In a separate statement, Snowflake said it's expanding its collaboration with Amazon Web Services with a $6 billion commitment over five years for Graviton compute and AI workloads on Amazon's cloud, citing rising demand for data and AI services.
"AWS has committed to an expanded go-to-market investment and collaboration," Robins said on the call. "This agreement marks an important milestone in our ongoing partnership with AWS, and its impact is fully incorporated into our outlook."
For the three months through April, Snowflake's adjusted earnings increased to $0.39 a share from $0.24 the year before, topping the Street's view for $0.32. Revenue climbed 33% to $1.39 billion, ahead of the average analyst estimate of $1.33 billion.
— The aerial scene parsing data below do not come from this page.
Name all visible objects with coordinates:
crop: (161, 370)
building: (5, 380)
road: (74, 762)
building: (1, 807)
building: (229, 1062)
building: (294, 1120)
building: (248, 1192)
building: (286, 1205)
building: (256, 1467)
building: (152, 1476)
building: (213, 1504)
Product revenue grew 34% to $1.33 billion, surpassing the market's forecast of $1.27 billion.
The net revenue retention rate was 126%, while remaining performance obligations, or RPO, gained 38% year over year to $9.21 billion, according to the company.
"AI continues to be a powerful tailwind for Snowflake, and (the first quarter) marks a clear inflection point in that journey," Chief Executive Sridhar Ramaswamy said in a statement. "We are seeing strong momentum from both AI-driven acceleration of our core platform and growing adoption of our first-party AI products."
The company expects product revenue of up to $1.42 billion for the current quarter, representing annual growth of about 30%. The Street is looking for $1.4 billion.
"(Snowflake's) deep infrastructure capabilities represent a strong moat that we believe positions (Snowflake) to capitalize on the AI revolution transforming the enterprise landscape front and center," Wedbush Securities said in an emailed client note. The brokerage raised its price target on the firm's stock to $280 from $270 and maintained its outperform rating.